Stored data entries
___

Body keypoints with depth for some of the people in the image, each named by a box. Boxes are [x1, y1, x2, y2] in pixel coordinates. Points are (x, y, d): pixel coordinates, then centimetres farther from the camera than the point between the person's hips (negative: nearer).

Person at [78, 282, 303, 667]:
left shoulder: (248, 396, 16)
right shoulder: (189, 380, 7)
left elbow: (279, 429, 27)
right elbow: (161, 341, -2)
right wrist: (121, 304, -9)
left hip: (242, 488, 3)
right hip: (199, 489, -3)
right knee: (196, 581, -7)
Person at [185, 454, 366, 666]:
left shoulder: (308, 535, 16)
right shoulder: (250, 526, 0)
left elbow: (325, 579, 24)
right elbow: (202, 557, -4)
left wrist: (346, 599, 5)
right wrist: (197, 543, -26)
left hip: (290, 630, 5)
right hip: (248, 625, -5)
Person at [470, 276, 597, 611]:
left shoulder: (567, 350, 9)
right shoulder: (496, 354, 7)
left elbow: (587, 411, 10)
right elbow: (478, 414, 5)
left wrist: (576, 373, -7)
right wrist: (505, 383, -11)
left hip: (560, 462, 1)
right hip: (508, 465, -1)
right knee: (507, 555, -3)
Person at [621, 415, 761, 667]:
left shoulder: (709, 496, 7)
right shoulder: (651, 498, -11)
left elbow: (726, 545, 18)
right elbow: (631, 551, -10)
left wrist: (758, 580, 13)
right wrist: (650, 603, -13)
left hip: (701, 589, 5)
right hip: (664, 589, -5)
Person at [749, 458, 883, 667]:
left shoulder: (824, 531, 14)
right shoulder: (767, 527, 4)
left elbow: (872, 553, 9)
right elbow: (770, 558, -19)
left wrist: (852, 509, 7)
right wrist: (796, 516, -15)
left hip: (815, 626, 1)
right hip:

___

Description of the task – Present the lines above as a JSON list of strings, one string per line, omitting any blank lines.

Task response –
[
  "Body keypoints with depth for some of the people in the image, each named by a box. Boxes are [x1, y1, x2, y2] in pixel coordinates. Points are (x, y, d): pixel coordinates, then centimetres farther from the camera than the point between the person's hips (negative: nearer).",
  "Person at [78, 282, 303, 667]:",
  "left shoulder: (248, 396, 16)",
  "right shoulder: (189, 380, 7)",
  "left elbow: (279, 429, 27)",
  "right elbow: (161, 341, -2)",
  "right wrist: (121, 304, -9)",
  "left hip: (242, 488, 3)",
  "right hip: (199, 489, -3)",
  "right knee: (196, 581, -7)",
  "Person at [185, 454, 366, 666]:",
  "left shoulder: (308, 535, 16)",
  "right shoulder: (250, 526, 0)",
  "left elbow: (325, 579, 24)",
  "right elbow: (202, 557, -4)",
  "left wrist: (346, 599, 5)",
  "right wrist: (197, 543, -26)",
  "left hip: (290, 630, 5)",
  "right hip: (248, 625, -5)",
  "Person at [470, 276, 597, 611]:",
  "left shoulder: (567, 350, 9)",
  "right shoulder: (496, 354, 7)",
  "left elbow: (587, 411, 10)",
  "right elbow: (478, 414, 5)",
  "left wrist: (576, 373, -7)",
  "right wrist: (505, 383, -11)",
  "left hip: (560, 462, 1)",
  "right hip: (508, 465, -1)",
  "right knee: (507, 555, -3)",
  "Person at [621, 415, 761, 667]:",
  "left shoulder: (709, 496, 7)",
  "right shoulder: (651, 498, -11)",
  "left elbow: (726, 545, 18)",
  "right elbow: (631, 551, -10)",
  "left wrist: (758, 580, 13)",
  "right wrist: (650, 603, -13)",
  "left hip: (701, 589, 5)",
  "right hip: (664, 589, -5)",
  "Person at [749, 458, 883, 667]:",
  "left shoulder: (824, 531, 14)",
  "right shoulder: (767, 527, 4)",
  "left elbow: (872, 553, 9)",
  "right elbow: (770, 558, -19)",
  "left wrist: (852, 509, 7)",
  "right wrist: (796, 516, -15)",
  "left hip: (815, 626, 1)",
  "right hip:"
]